* _WHAT YOU HAVE TO DO_: Please transcribe exactly, and only, the lines of the data below between the line holding "thumb cmc: (589, 506)" and the line holding "ring mcp: (569, 503)", inclusive.

:: PROVIDED RECORDS ::

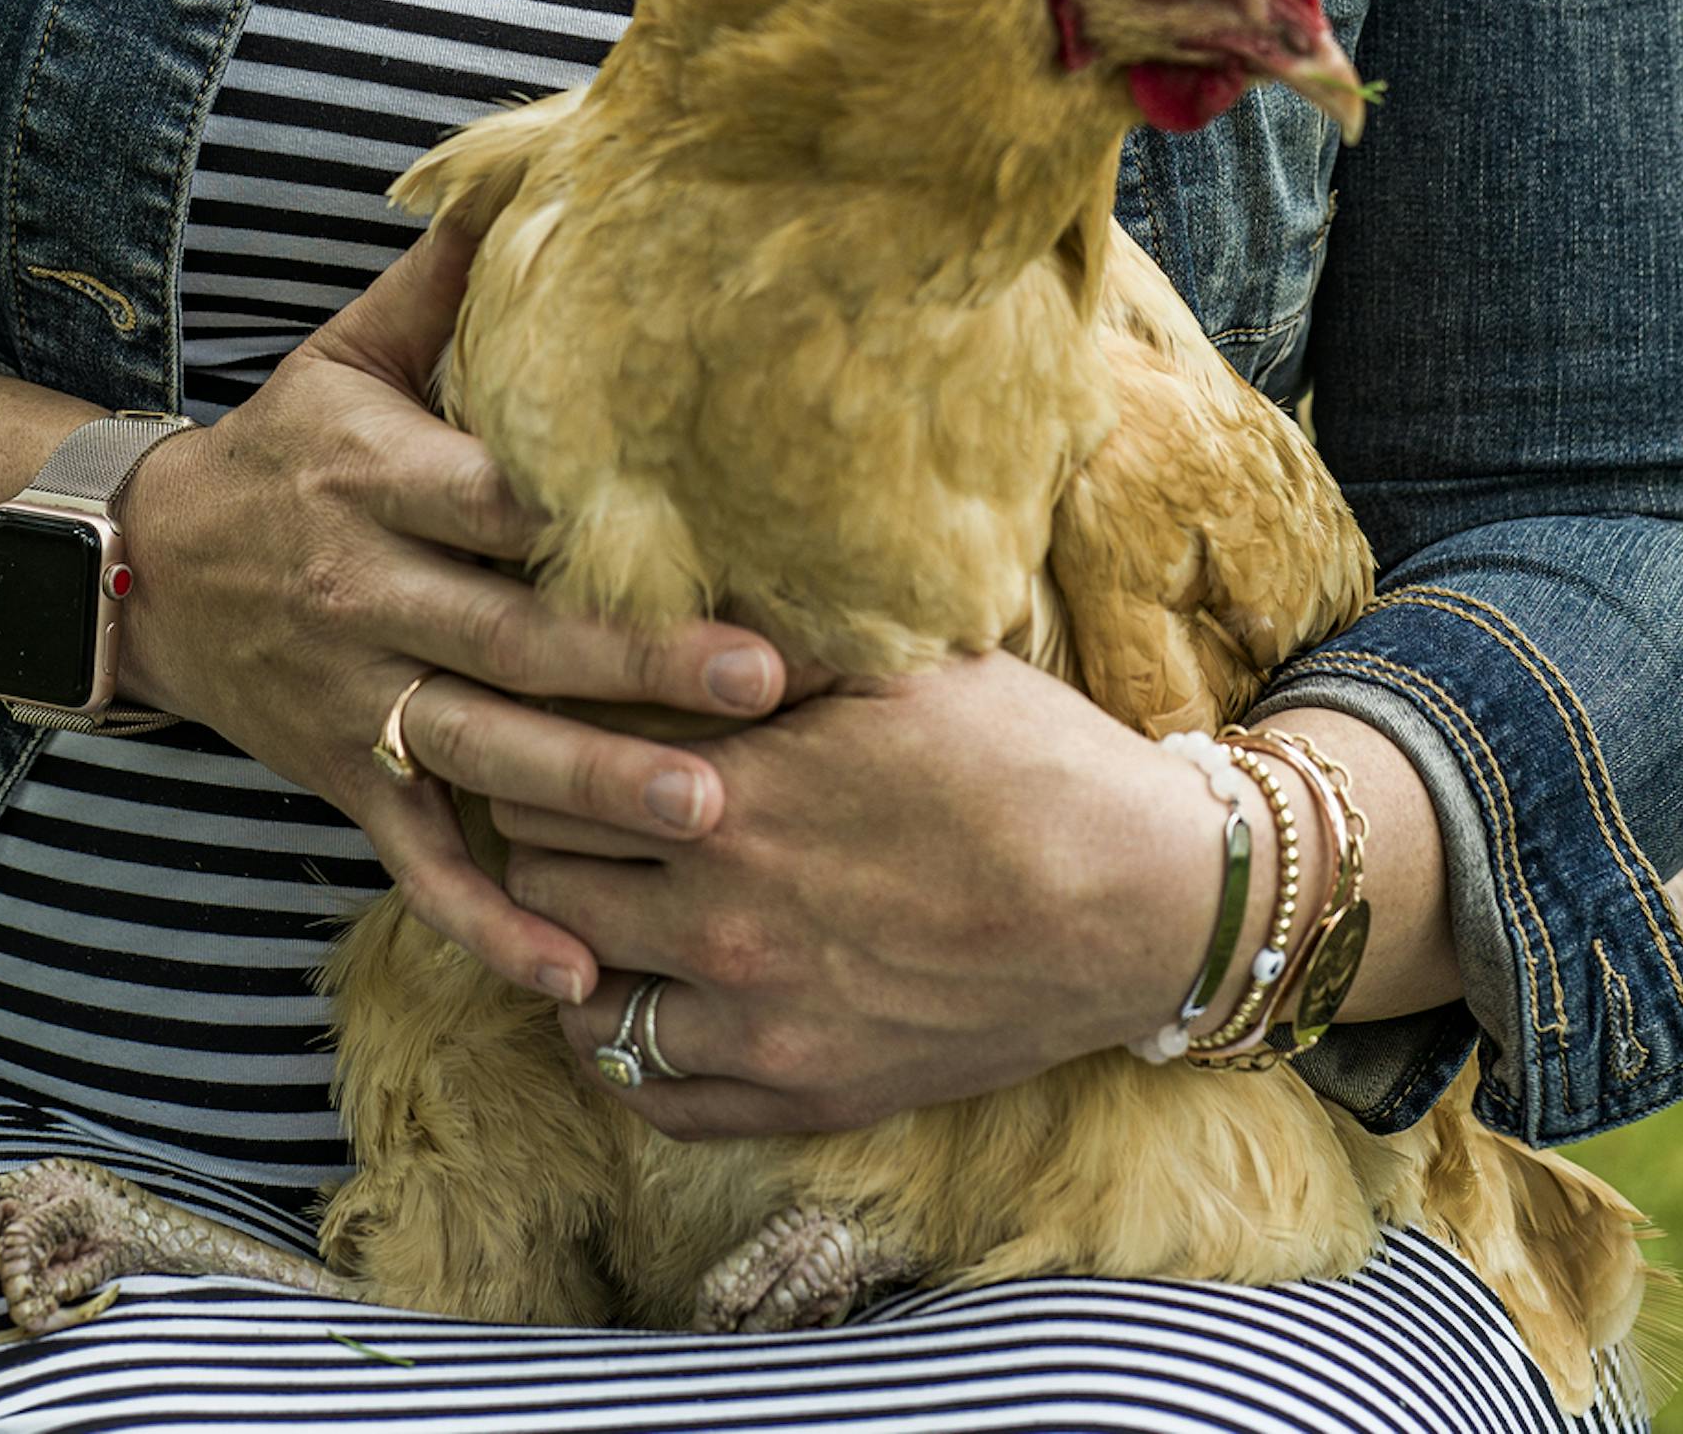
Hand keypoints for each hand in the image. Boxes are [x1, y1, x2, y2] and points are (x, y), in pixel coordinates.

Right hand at [115, 217, 786, 1004]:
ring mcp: (354, 700)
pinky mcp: (343, 780)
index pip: (491, 501)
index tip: (705, 533)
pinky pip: (421, 863)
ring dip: (591, 792)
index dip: (587, 524)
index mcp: (376, 478)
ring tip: (705, 816)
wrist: (143, 567)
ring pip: (481, 755)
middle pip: (512, 638)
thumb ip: (446, 281)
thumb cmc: (282, 445)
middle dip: (637, 667)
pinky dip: (492, 925)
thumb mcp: (344, 353)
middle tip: (761, 684)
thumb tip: (531, 162)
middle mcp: (367, 594)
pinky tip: (580, 975)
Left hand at [500, 647, 1226, 1138]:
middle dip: (541, 830)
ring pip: (574, 993)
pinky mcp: (802, 1097)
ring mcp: (760, 1022)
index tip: (548, 718)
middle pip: (543, 874)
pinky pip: (648, 1095)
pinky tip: (634, 997)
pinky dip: (617, 1049)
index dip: (538, 737)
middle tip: (561, 801)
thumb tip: (670, 585)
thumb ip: (768, 637)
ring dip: (566, 942)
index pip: (548, 769)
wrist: (1144, 903)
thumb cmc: (1029, 758)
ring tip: (590, 899)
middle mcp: (726, 915)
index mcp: (737, 792)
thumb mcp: (895, 661)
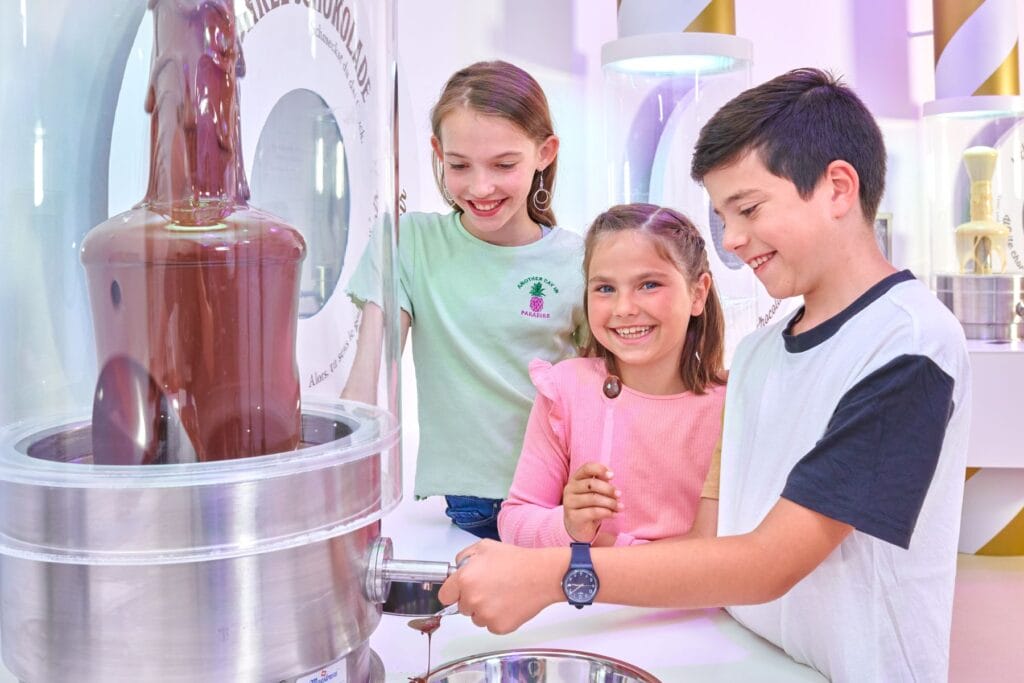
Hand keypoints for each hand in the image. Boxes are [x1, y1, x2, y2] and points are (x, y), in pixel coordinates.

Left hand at [438, 540, 563, 633]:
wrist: (542, 575)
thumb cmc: (516, 560)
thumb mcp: (485, 547)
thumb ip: (463, 557)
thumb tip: (457, 569)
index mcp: (465, 579)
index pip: (445, 595)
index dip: (453, 592)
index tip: (460, 591)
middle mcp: (472, 599)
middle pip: (462, 607)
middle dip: (472, 599)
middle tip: (490, 587)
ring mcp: (485, 616)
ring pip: (476, 618)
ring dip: (484, 610)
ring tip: (502, 594)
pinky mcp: (498, 627)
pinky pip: (491, 626)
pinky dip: (498, 618)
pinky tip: (509, 604)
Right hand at [562, 462, 621, 542]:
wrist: (578, 527)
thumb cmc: (589, 506)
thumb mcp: (596, 492)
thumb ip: (601, 482)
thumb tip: (610, 475)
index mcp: (575, 479)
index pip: (586, 468)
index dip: (600, 469)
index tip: (612, 476)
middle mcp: (569, 489)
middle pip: (591, 484)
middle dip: (608, 489)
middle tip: (619, 495)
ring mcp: (569, 503)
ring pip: (593, 499)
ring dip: (610, 503)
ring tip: (620, 507)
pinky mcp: (573, 517)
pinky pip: (593, 512)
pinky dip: (607, 512)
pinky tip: (614, 514)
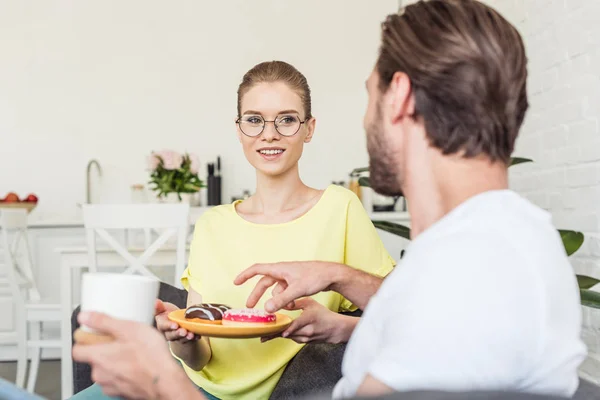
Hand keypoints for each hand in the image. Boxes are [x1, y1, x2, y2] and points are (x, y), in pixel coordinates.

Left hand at [72, 312, 200, 399]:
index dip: (84, 340)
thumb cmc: (150, 357)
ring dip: (114, 361)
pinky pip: (116, 379)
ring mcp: (110, 385)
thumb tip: (84, 316)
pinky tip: (137, 365)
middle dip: (103, 349)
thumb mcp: (129, 329)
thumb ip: (103, 322)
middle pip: (93, 359)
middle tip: (120, 340)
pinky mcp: (122, 392)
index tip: (93, 333)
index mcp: (98, 357)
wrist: (165, 381)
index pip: (77, 350)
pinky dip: (123, 372)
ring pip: (105, 370)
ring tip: (132, 352)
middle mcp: (100, 374)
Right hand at [155, 299, 197, 342]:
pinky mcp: (185, 339)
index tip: (175, 325)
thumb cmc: (168, 314)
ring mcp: (177, 337)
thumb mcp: (163, 308)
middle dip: (178, 333)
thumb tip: (156, 302)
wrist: (177, 319)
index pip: (164, 326)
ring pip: (181, 339)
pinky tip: (197, 336)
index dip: (169, 326)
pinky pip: (190, 340)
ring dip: (186, 337)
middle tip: (184, 332)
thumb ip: (159, 307)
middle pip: (172, 335)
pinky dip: (194, 338)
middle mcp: (168, 333)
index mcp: (162, 325)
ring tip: (191, 334)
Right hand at [234, 261, 340, 312]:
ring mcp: (290, 276)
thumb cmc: (316, 277)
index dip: (245, 275)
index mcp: (280, 269)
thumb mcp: (297, 290)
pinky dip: (285, 299)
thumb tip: (267, 309)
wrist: (332, 275)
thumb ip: (281, 300)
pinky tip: (293, 306)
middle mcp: (283, 271)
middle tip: (250, 306)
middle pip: (265, 282)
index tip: (236, 282)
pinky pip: (285, 292)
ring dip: (278, 300)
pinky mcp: (296, 282)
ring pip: (277, 290)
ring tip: (286, 309)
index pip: (257, 269)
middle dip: (257, 294)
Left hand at [261, 298, 356, 343]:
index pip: (294, 325)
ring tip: (264, 335)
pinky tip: (277, 334)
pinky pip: (292, 339)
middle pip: (287, 333)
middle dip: (274, 333)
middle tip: (261, 334)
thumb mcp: (310, 303)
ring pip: (288, 337)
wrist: (335, 329)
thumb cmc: (323, 315)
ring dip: (277, 336)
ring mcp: (306, 338)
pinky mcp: (305, 342)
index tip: (272, 330)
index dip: (283, 328)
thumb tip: (281, 302)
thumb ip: (296, 303)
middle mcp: (307, 330)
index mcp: (309, 318)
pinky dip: (285, 336)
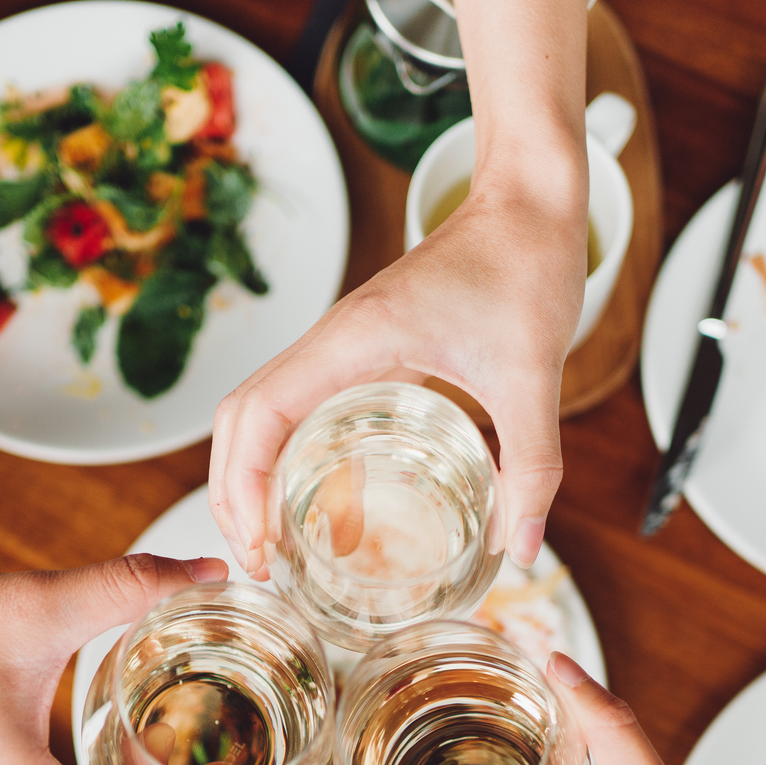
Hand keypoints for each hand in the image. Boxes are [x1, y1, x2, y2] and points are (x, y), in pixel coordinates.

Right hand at [208, 0, 590, 575]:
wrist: (529, 203)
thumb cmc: (525, 267)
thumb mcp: (535, 376)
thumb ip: (531, 465)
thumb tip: (525, 549)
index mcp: (356, 339)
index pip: (260, 412)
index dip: (244, 484)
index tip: (260, 546)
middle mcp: (333, 339)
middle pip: (238, 417)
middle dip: (231, 491)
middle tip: (257, 562)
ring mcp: (341, 342)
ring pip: (256, 408)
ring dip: (245, 471)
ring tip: (267, 540)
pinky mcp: (360, 346)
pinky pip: (295, 401)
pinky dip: (279, 448)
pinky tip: (309, 494)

:::

* _ANSWER SPACE_:
thumb cmc: (589, 506)
thumb mcp: (596, 492)
thumb ip: (601, 482)
thumb tip: (610, 475)
index mcp: (575, 479)
index pip: (586, 468)
index dip: (600, 469)
index tip: (612, 476)
middle mcp: (569, 489)
middle pip: (591, 484)
middle dip: (608, 489)
middle tip: (619, 495)
ring mcp: (569, 503)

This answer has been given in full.